------ Data section
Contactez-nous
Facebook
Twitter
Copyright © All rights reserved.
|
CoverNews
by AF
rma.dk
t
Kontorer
------------
------ Data section
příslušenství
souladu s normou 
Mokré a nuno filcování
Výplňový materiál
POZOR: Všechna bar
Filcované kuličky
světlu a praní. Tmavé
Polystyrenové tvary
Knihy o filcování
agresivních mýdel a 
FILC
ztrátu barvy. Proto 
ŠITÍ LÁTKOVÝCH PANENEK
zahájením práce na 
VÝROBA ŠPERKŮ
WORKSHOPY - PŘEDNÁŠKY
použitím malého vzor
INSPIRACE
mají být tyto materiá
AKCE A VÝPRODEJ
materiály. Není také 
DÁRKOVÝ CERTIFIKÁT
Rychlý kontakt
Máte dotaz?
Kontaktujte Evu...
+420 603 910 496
------------
------ Data section
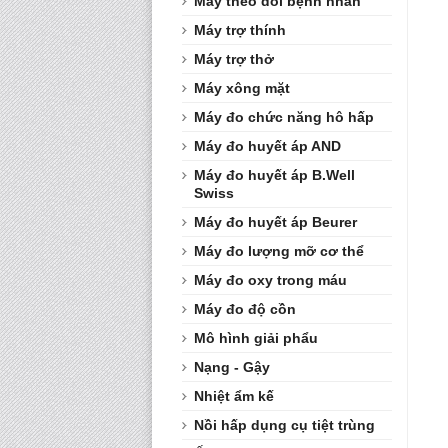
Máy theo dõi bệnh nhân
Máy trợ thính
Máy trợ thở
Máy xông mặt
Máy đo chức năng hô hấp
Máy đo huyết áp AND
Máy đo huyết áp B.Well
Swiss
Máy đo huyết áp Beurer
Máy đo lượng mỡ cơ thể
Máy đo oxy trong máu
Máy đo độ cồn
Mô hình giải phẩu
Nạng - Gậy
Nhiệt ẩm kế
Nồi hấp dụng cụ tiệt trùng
------------
#### Activity:
Given the records above, restate word for word only the lines starting at the one with "Mô hình giải phẩu" and ending at the one with "Nồi hấp dụng cụ tiệt trùng".

#### Answer for this exercise:
Mô hình giải phẩu
Nạng - Gậy
Nhiệt ẩm kế
Nồi hấp dụng cụ tiệt trùng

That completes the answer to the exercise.